═══ Records for this exercise
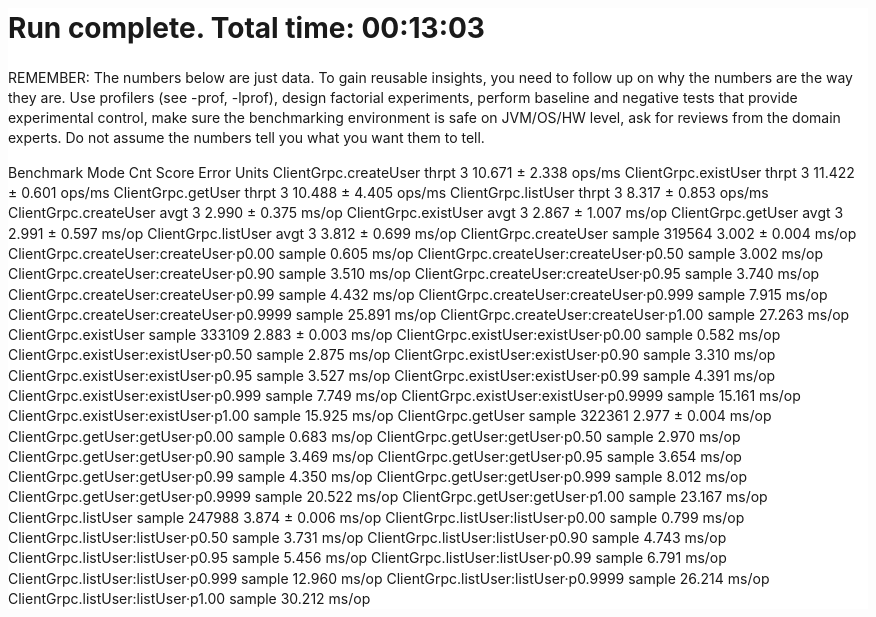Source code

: 
# Run complete. Total time: 00:13:03

REMEMBER: The numbers below are just data. To gain reusable insights, you need to follow up on
why the numbers are the way they are. Use profilers (see -prof, -lprof), design factorial
experiments, perform baseline and negative tests that provide experimental control, make sure
the benchmarking environment is safe on JVM/OS/HW level, ask for reviews from the domain experts.
Do not assume the numbers tell you what you want them to tell.

Benchmark                                   Mode     Cnt   Score   Error   Units
ClientGrpc.createUser                      thrpt       3  10.671 ± 2.338  ops/ms
ClientGrpc.existUser                       thrpt       3  11.422 ± 0.601  ops/ms
ClientGrpc.getUser                         thrpt       3  10.488 ± 4.405  ops/ms
ClientGrpc.listUser                        thrpt       3   8.317 ± 0.853  ops/ms
ClientGrpc.createUser                       avgt       3   2.990 ± 0.375   ms/op
ClientGrpc.existUser                        avgt       3   2.867 ± 1.007   ms/op
ClientGrpc.getUser                          avgt       3   2.991 ± 0.597   ms/op
ClientGrpc.listUser                         avgt       3   3.812 ± 0.699   ms/op
ClientGrpc.createUser                     sample  319564   3.002 ± 0.004   ms/op
ClientGrpc.createUser:createUser·p0.00    sample           0.605           ms/op
ClientGrpc.createUser:createUser·p0.50    sample           3.002           ms/op
ClientGrpc.createUser:createUser·p0.90    sample           3.510           ms/op
ClientGrpc.createUser:createUser·p0.95    sample           3.740           ms/op
ClientGrpc.createUser:createUser·p0.99    sample           4.432           ms/op
ClientGrpc.createUser:createUser·p0.999   sample           7.915           ms/op
ClientGrpc.createUser:createUser·p0.9999  sample          25.891           ms/op
ClientGrpc.createUser:createUser·p1.00    sample          27.263           ms/op
ClientGrpc.existUser                      sample  333109   2.883 ± 0.003   ms/op
ClientGrpc.existUser:existUser·p0.00      sample           0.582           ms/op
ClientGrpc.existUser:existUser·p0.50      sample           2.875           ms/op
ClientGrpc.existUser:existUser·p0.90      sample           3.310           ms/op
ClientGrpc.existUser:existUser·p0.95      sample           3.527           ms/op
ClientGrpc.existUser:existUser·p0.99      sample           4.391           ms/op
ClientGrpc.existUser:existUser·p0.999     sample           7.749           ms/op
ClientGrpc.existUser:existUser·p0.9999    sample          15.161           ms/op
ClientGrpc.existUser:existUser·p1.00      sample          15.925           ms/op
ClientGrpc.getUser                        sample  322361   2.977 ± 0.004   ms/op
ClientGrpc.getUser:getUser·p0.00          sample           0.683           ms/op
ClientGrpc.getUser:getUser·p0.50          sample           2.970           ms/op
ClientGrpc.getUser:getUser·p0.90          sample           3.469           ms/op
ClientGrpc.getUser:getUser·p0.95          sample           3.654           ms/op
ClientGrpc.getUser:getUser·p0.99          sample           4.350           ms/op
ClientGrpc.getUser:getUser·p0.999         sample           8.012           ms/op
ClientGrpc.getUser:getUser·p0.9999        sample          20.522           ms/op
ClientGrpc.getUser:getUser·p1.00          sample          23.167           ms/op
ClientGrpc.listUser                       sample  247988   3.874 ± 0.006   ms/op
ClientGrpc.listUser:listUser·p0.00        sample           0.799           ms/op
ClientGrpc.listUser:listUser·p0.50        sample           3.731           ms/op
ClientGrpc.listUser:listUser·p0.90        sample           4.743           ms/op
ClientGrpc.listUser:listUser·p0.95        sample           5.456           ms/op
ClientGrpc.listUser:listUser·p0.99        sample           6.791           ms/op
ClientGrpc.listUser:listUser·p0.999       sample          12.960           ms/op
ClientGrpc.listUser:listUser·p0.9999      sample          26.214           ms/op
ClientGrpc.listUser:listUser·p1.00        sample          30.212           ms/op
══════
For the string "numbers", show each line of the listing where it appears.

REMEMBER: The numbers below are just data. To gain reusable insights, you need to follow up on
why the numbers are the way they are. Use profilers (see -prof, -lprof), design factorial
Do not assume the numbers tell you what you want them to tell.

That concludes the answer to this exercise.